Polícia, Adjetivo
Corneliu Porumboiu, Politist, adjectiv, Romênia, 2009

Na dita “nova onda” do cinema romeno, pouco de novo ou realmente estimulante nos foi revelado. A euforia de um cinema que se afirma para o mundo em consonância com um contemplar de vastas possibilidades pós-regime comunista não parecia se apresentar traduzida em termos formais, ou seja, numa expressão que traduzisse de alguma forma as problemáticas aparentemente em pauta (sociedade aberta para o capitalismo consumista, estruturas estatais enferrujadas e em conflito com a necessidade de movimento). Corneliu Porumboiu, no entanto, dentre os diretores revelados ao ocidente, talvez seja aquele cujas proposições cênicas tenham de fato alguma relevância dentro do cenário contemporâneo, em suas articulações com o contexto local e o internacional.

Em Polícia, Adjetivo, a pseudo-trama policial diluída no tempo nos coloca face a face com um detetive cujas intermináveis rondas inquisitivas parecem estáticas – como um trabalho burocrático atrás de uma mesa de escritório –, tal o nível de inação nas cenas. Porumboiu parece buscar aí uma depuração do tempo que se aproxime da experiência vivenciada pelo personagem, dando efetivamente grande margem ao tédio. Afinal, a Romênia que ele filma luta contra a inércia. Das leis inflexíveis, do funcionarismo público preguiçoso, de uma lógica de funcionamento pragmática e acomodada. A mobilidade estabelece então uma dialética precária com esta estaticidade morta. A câmera fixa limita-se a movimentos em torno de seu próprio eixo para registrar deslocamentos dos personagens pelo espaço. A mudança está no horizonte, mas sua chegada é incerta e manifesta-se pelo nonsense, como o tópico da mudança ortográfica ou a interminável discussão retórica para justificar a presente aplicação de uma lei local que dará em breve lugar às leis comuns da União Européia.

O eventual humor, que sempre irrompe beirando o absurdo, é resultado da exasperação de um olhar eminentemente lógico e racional aplicado à realidade. Desta forma, o grande momento de ação que se anuncia (o flagrante dos usuários de droga, finalmente) só nos vem esquadrinhado, traçado em duas dimensões no papel, planificado enfim. E o clímax do filme é precisamente a discussão entre o delegado e o policial, na qual o primeiro recorre exaustivamente ao dicionário para dar corpo e razão à atividade (e por que não dizer também existência) do segundo. A lei entalhada em pedra subsiste, em todo o seu peso, esmagando qualquer tentativa de fuga do prescrito. O quadro, rígido, circunscreve o todo, mantendo-se a certa distância, de modo a instaurar na cena uma determinada invisibilidade. Há algo em Polícia, Adjetivo que embora cercado e encurralado (pela falta de movimento, pelas regras e lógicas incansáveis) foge ao perscrutamento do olhar. Os cigarros que o policial colhe na “cena do crime”, os laudos de laboratório, o vídeo da música que ouvimos a todo volume, e por aí vai.

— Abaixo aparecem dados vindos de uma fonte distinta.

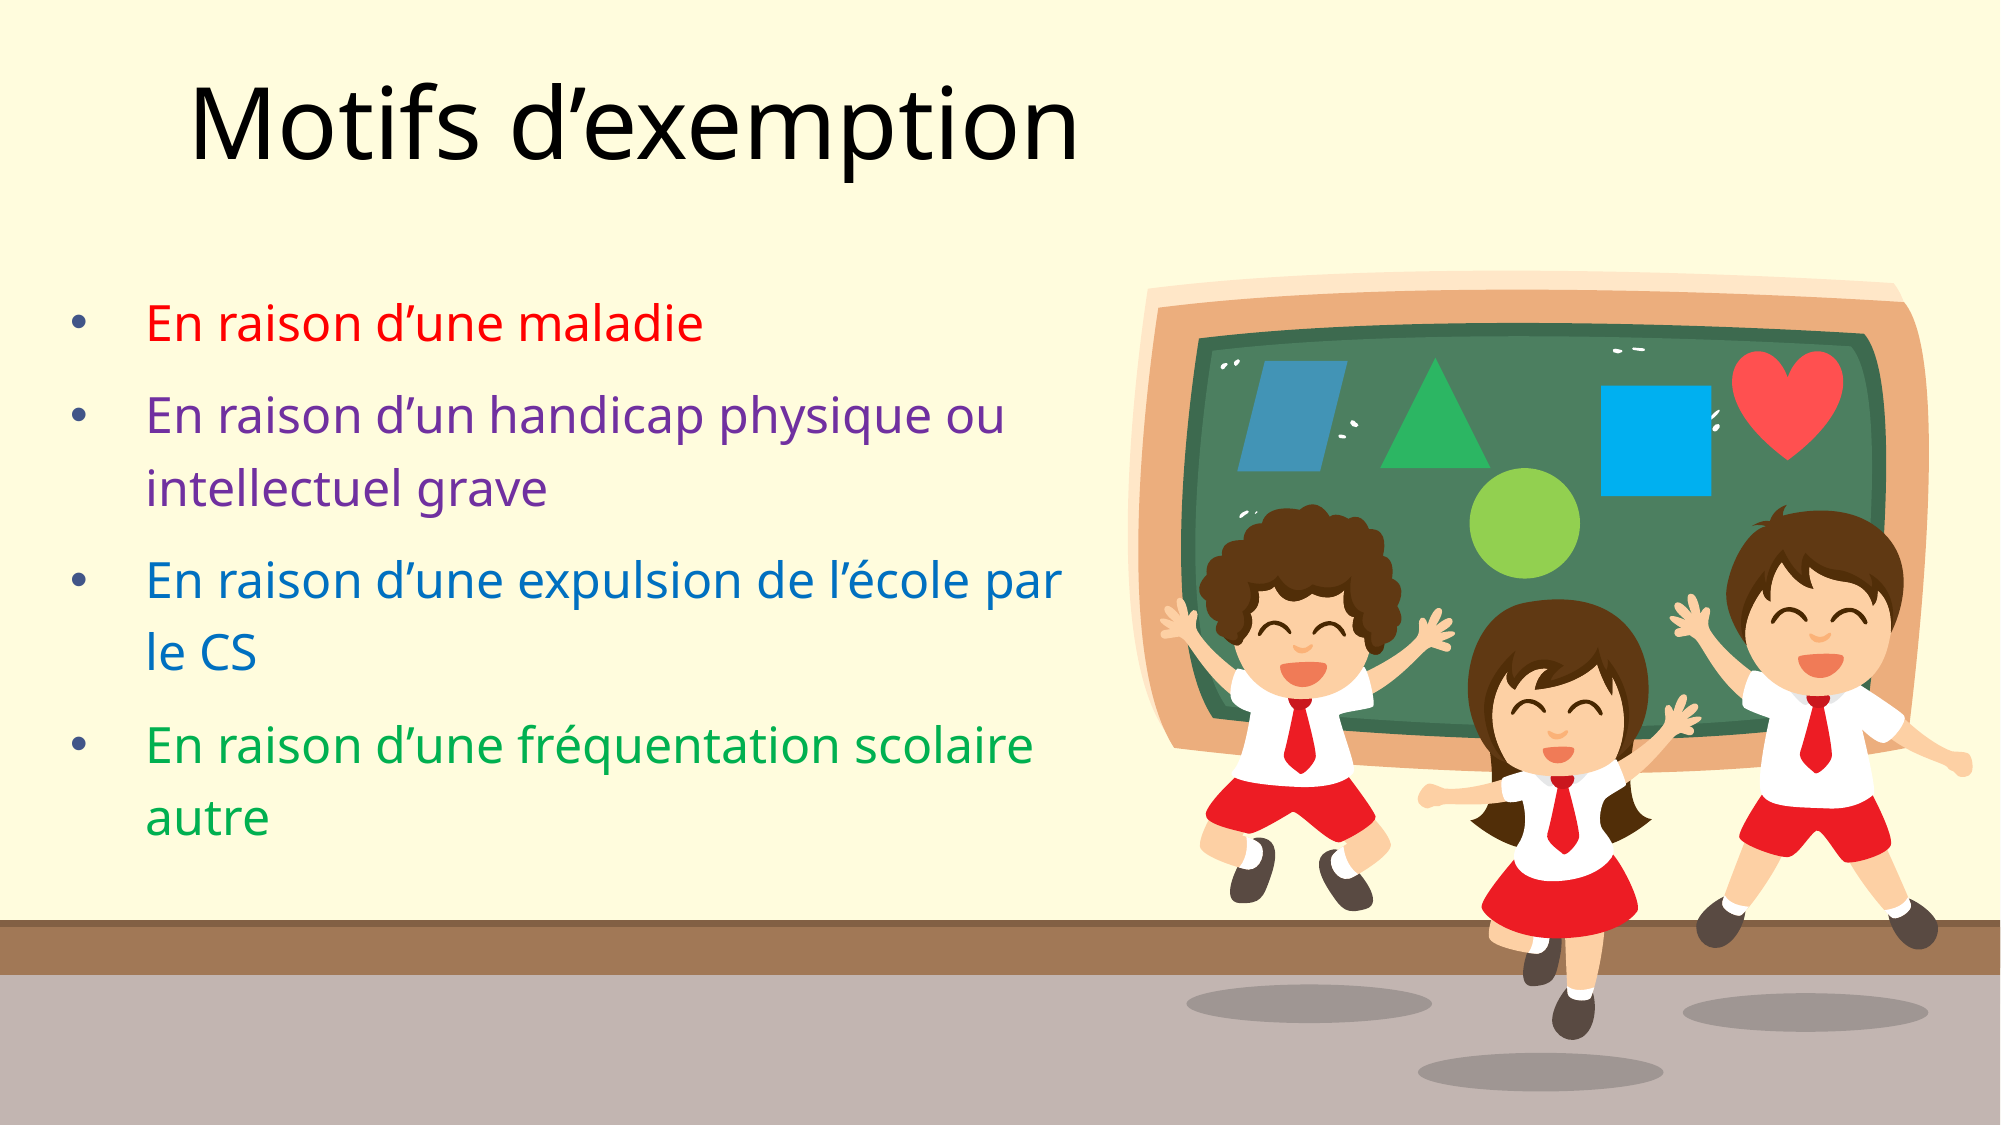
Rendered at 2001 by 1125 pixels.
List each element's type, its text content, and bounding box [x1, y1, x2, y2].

subtitle En raison d’une maladie En raison d’un handicap physique ou intellectuel grave En raison d’une expulsion de l’école par le CS En raison d’une fréquentation scolaire autre [55, 264, 1091, 931]
title Motifs d’exemption [172, 0, 1183, 182]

Da mesma forma que em A Leste de Bucareste, em que tudo se resumia a exercícios de lógica que pudessem revelar algo que simplesmente não era visível (a evidência em uma imagem da participação de uma pequena cidade na Revolução Romena), Polícia, Adjetivo cria uma grande estrutura para revelar um vazio. A grande questão do projeto de Porumboiu, porém, é o fato de que toda a significação está na estrutura, no arcabouço intelectual montado, e a matéria do filme termina por se revelar frágil, quase insustentável. As questões levantadas são vastas, os processos mentais despertados numerosos, mas a substância do universo filmado nunca chega a encontrar propriamente um sustentáculo que pudesse lhe dar um sentido potente e arrebatador.